Je crois que c'est la constance, l'obstination, ce qui m'a permis de mener à bien la mise en fiches de 2500 séries noires et d'écrire 75 % du dictionnaire des littératures policières. Généralement de bonne humeur, je me lève le matin en chantant (comme Guy Béart) et j'essaie de garder le sourire le plus longtemps possible.
Ce que vous voudriez être ?
Légèrement plus grand (1,80) et savoir jouer du piano, le reste sans changement.
Et si on pouvait tout recommencer à zéro, choisiriez vous la même vie que celle que vous avez eue ?
A quelques nuances près, oui, je choisirais la même vie. J'ai trois enfants que j'adore et j'aurai regret à ne pas les connaître si j'avais changé ma vie. Même chose pour mon épouse qui m'a sans cesse soutenu dans mes travaux et sans elle, sans son aide, ses conseils, ses suggestions et même ses critiques, je ne serai pas l'homme que je suis.
Deux voeux que vous voudriez voir réalisés par dessus tout ...

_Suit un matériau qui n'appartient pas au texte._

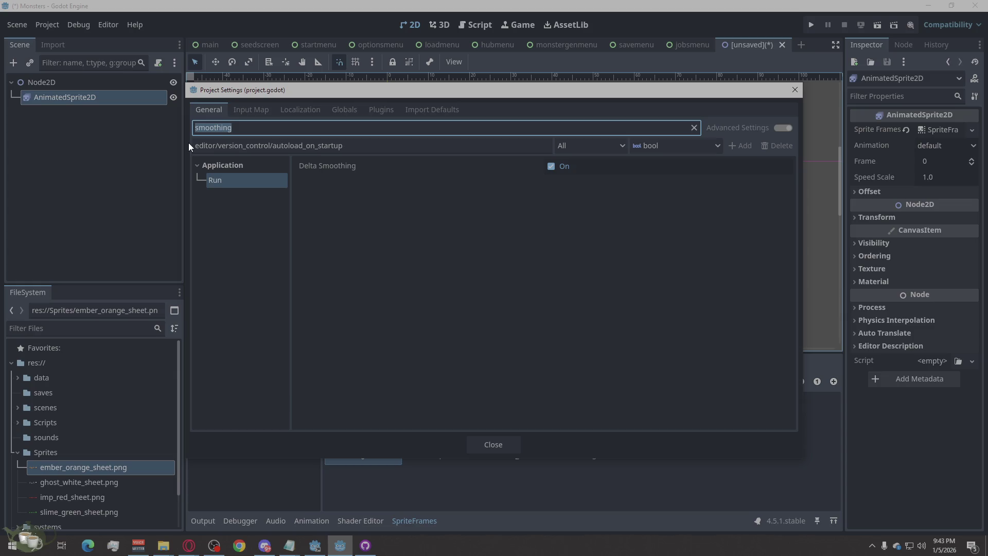
type("blending")
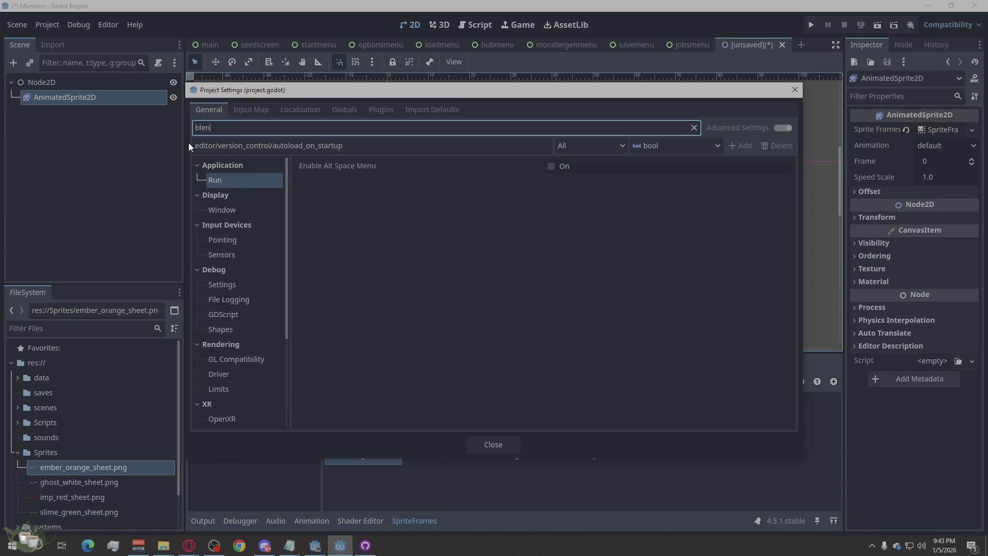
key("BackSpace")
key("BackSpace")
key("BackSpace")
type("d")
left_click(228, 266)
left_click(229, 298)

Que mon fils au chômage depuis deux mois retrouve rapidement un emploi à Toulouse. Que le socialiste qui sera élu président prenne enfin des mesures concrètes pour que la loi du marché ne fasse plus la loi et que des milliers de mecs sans boulot puissent refaire surface.
Qu'est ce qui, selon vous, fait un bon polar ? Quels sont les ingrédients de la réussite ?

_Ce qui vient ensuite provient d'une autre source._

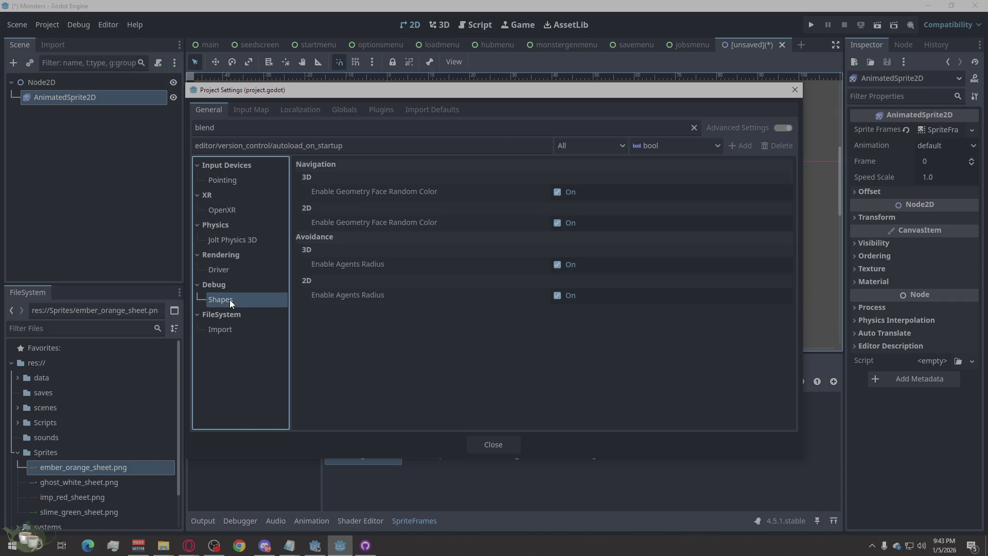
left_click(231, 321)
Browse the Jolt Physics 3D and OpenXR 'blend' matches, ending on Input Devices > Pointing
left_click(233, 225)
left_click(242, 195)
left_click(244, 195)
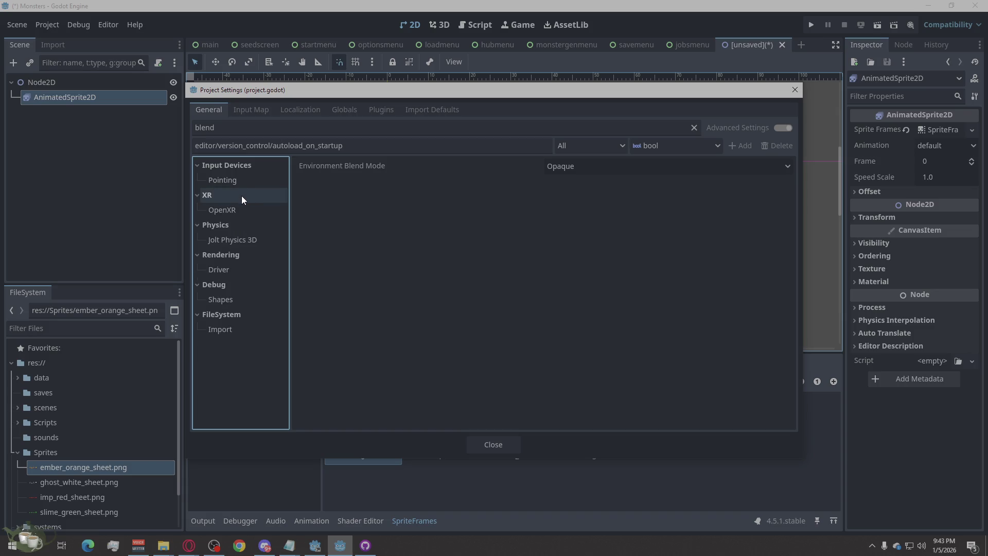
left_click(241, 179)
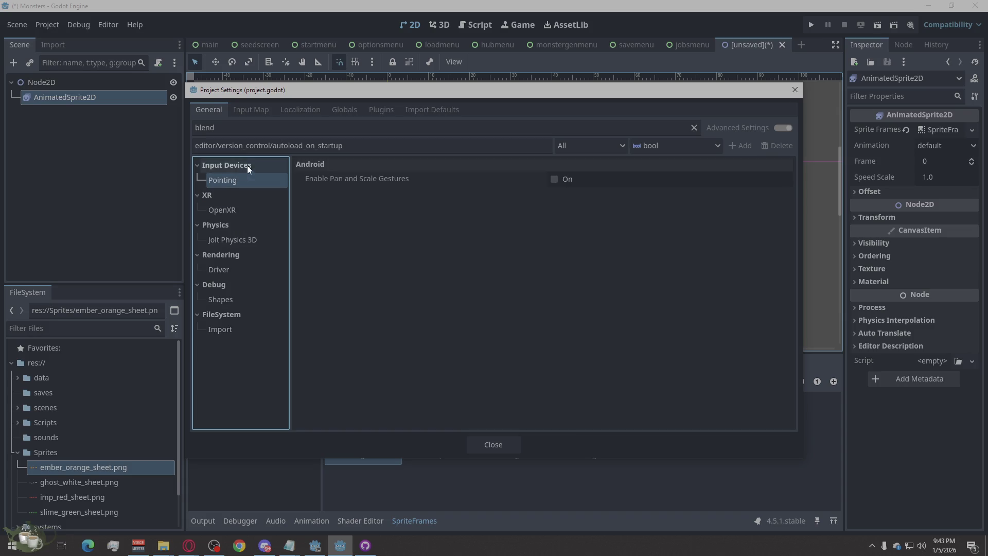
left_click(189, 545)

Le mot 'ingrédient' ne fait pas partie de mon vocabulaire dans le domaine littéraire. Je veux dire par là qu'il s'agit d'un synonyme de recette. Cela ne m'intéresse pas car la création littéraire ne peut se concevoir qu'en dehors du roman préfabriqué. Je sais que des auteurs écrivent en usant d'ingrédients, ils sont ce qu'on appelle des faiseurs et j'évite ce type de bouquins. Les qualités que je demande à un livre sont d'être bien écrit, et de me captiver avec un sujet qui ne soit pas la énième version d'un même sujet. Ainsi, les serial killers m'emmerdent au plus haut point. J'aime évidemment des bouquins dans lesquels les personnages ont une certaine densité et que leurs dialogues soient suffisamment proches du réalisme afin d'en crédibiliser l'ouvrage.